> [TASK INSTRUCTIONS]:
Images are not part of the copy; transcribe all the data exactly.

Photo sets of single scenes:
————

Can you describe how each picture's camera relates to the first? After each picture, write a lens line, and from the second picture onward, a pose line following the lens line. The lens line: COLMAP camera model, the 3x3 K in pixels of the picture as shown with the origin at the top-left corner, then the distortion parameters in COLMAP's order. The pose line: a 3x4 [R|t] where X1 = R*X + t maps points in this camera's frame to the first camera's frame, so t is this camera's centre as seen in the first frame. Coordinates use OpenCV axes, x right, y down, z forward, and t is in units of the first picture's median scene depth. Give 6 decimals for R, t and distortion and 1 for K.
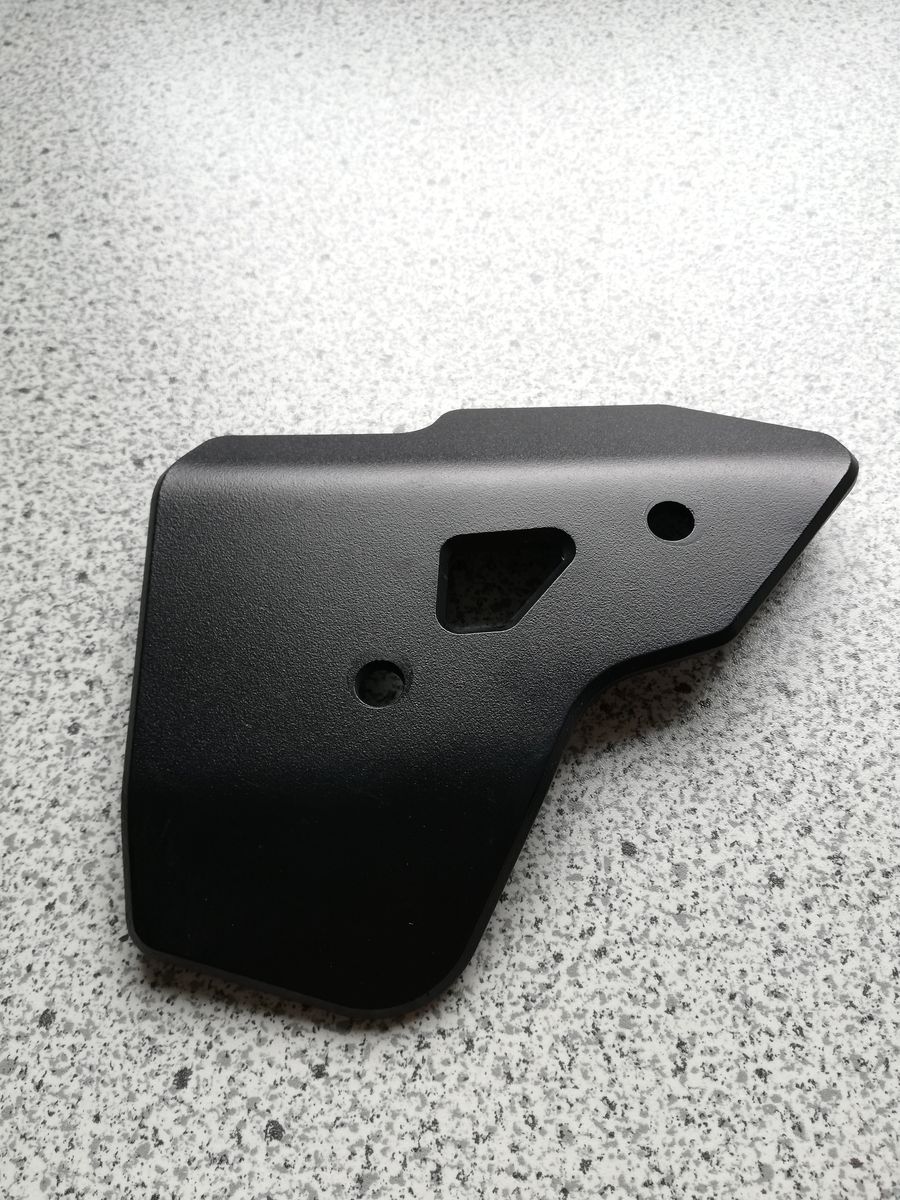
lens RADIAL K [[907.7, 0, 452.6], [0, 907.7, 605.5], [0, 0, 1]] dist [0.026883, -0.055588]
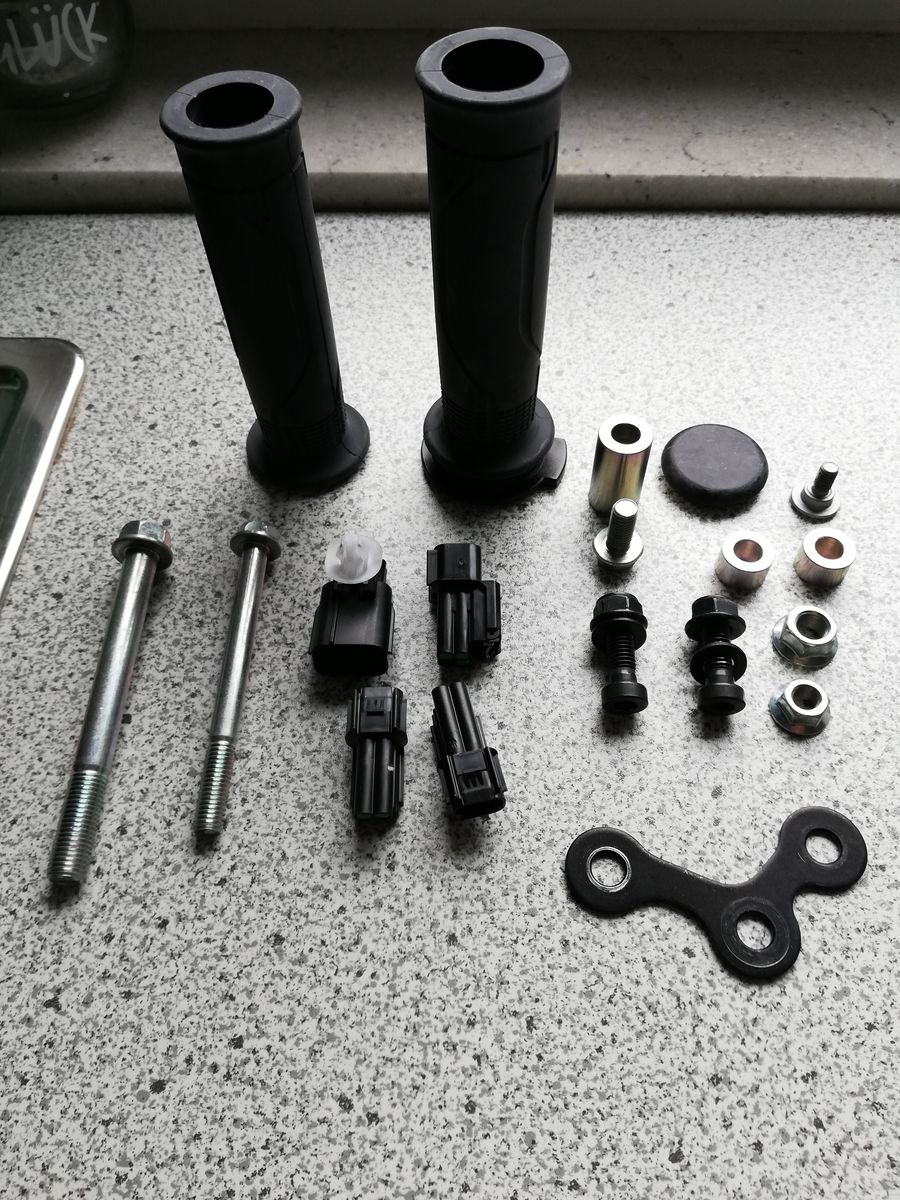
lens RADIAL K [[907.7, 0, 453.7], [0, 907.7, 598.9], [0, 0, 1]] dist [0.026883, -0.055588]
pose [[0.999033, 0.040751, -0.016513, -0.365036], [-0.041803, 0.996716, -0.069351, -0.333869], [0.013633, 0.069974, 0.997456, -0.125792]]
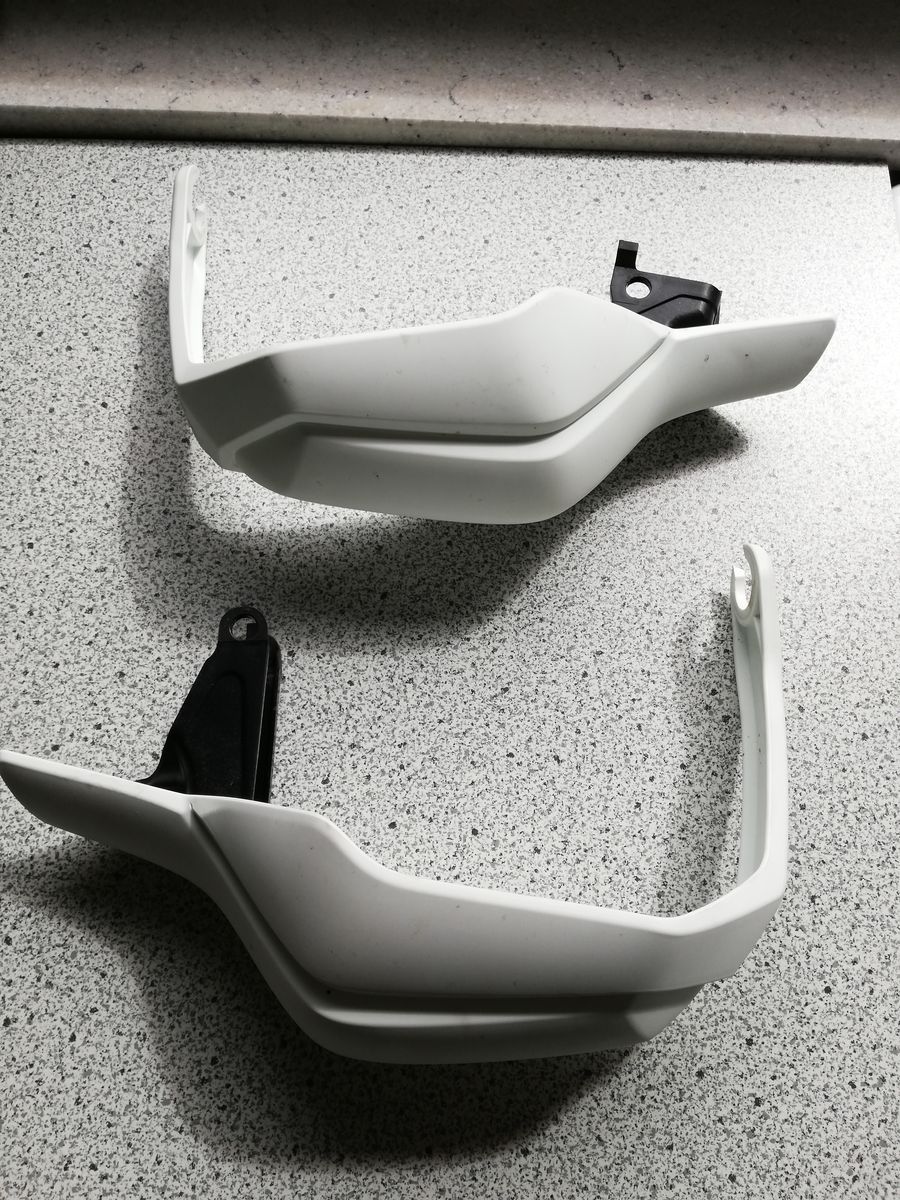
lens RADIAL K [[907.7, 0, 444.8], [0, 907.7, 591.5], [0, 0, 1]] dist [0.026883, -0.055588]
pose [[0.998421, 0.055577, 0.008218, 0.051138], [-0.056161, 0.983427, 0.172387, -0.524793], [0.001499, -0.172576, 0.984995, -0.831476]]
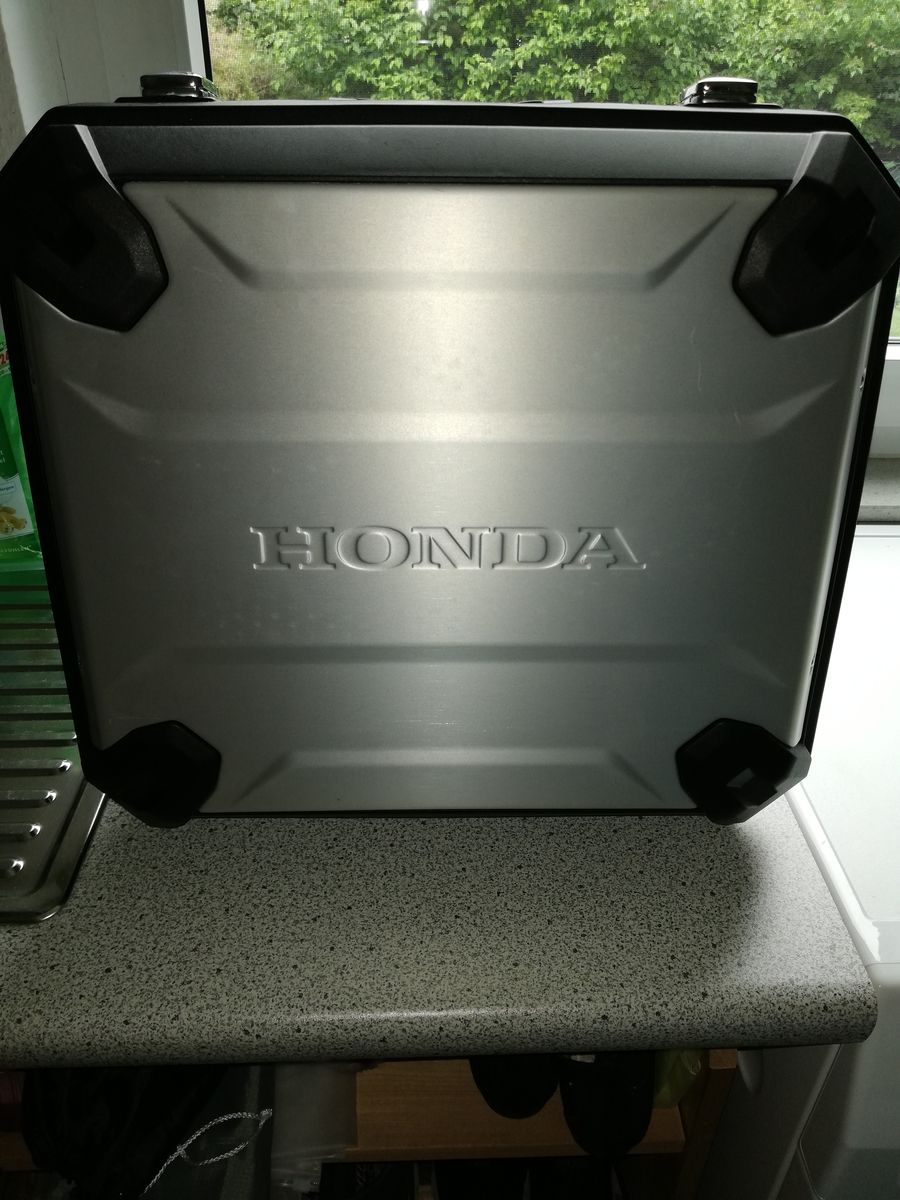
lens RADIAL K [[907.7, 0, 444.2], [0, 907.7, 583.1], [0, 0, 1]] dist [0.026883, -0.055588]
pose [[0.999180, 0.026440, 0.030679, -0.067595], [-0.008740, 0.880414, -0.474126, 1.159470], [-0.039547, 0.473469, 0.879922, -2.155742]]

————

> [RESPONSE BELOW]:
Can you describe how each picture's camera relates to the first? After each picture, write a lens line, and from the second picture onward, a pose line following the lens line. The lens line: COLMAP camera model, the 3x3 K in pixels of the picture as shown with the origin at the top-left corner, then the distortion parameters in COLMAP's order. The pose line: a 3x4 [R|t] where X1 = R*X + t maps points in this camera's frame to the first camera's frame, so t is this camera's centre as seen in the first frame. Coordinates use OpenCV axes, x right, y down, z forward, and t is in units of the first picture's median scene depth. Give 6 decimals for R, t and distortion and 1 for K.
lens RADIAL K [[907.7, 0, 452.6], [0, 907.7, 605.5], [0, 0, 1]] dist [0.026883, -0.055588]
lens RADIAL K [[907.7, 0, 453.7], [0, 907.7, 598.9], [0, 0, 1]] dist [0.026883, -0.055588]
pose [[0.999033, 0.040751, -0.016513, -0.365036], [-0.041803, 0.996716, -0.069351, -0.333869], [0.013633, 0.069974, 0.997456, -0.125792]]
lens RADIAL K [[907.7, 0, 444.8], [0, 907.7, 591.5], [0, 0, 1]] dist [0.026883, -0.055588]
pose [[0.998421, 0.055577, 0.008218, 0.051138], [-0.056161, 0.983427, 0.172387, -0.524793], [0.001499, -0.172576, 0.984995, -0.831476]]
lens RADIAL K [[907.7, 0, 444.2], [0, 907.7, 583.1], [0, 0, 1]] dist [0.026883, -0.055588]
pose [[0.999180, 0.026440, 0.030679, -0.067595], [-0.008740, 0.880414, -0.474126, 1.159470], [-0.039547, 0.473469, 0.879922, -2.155742]]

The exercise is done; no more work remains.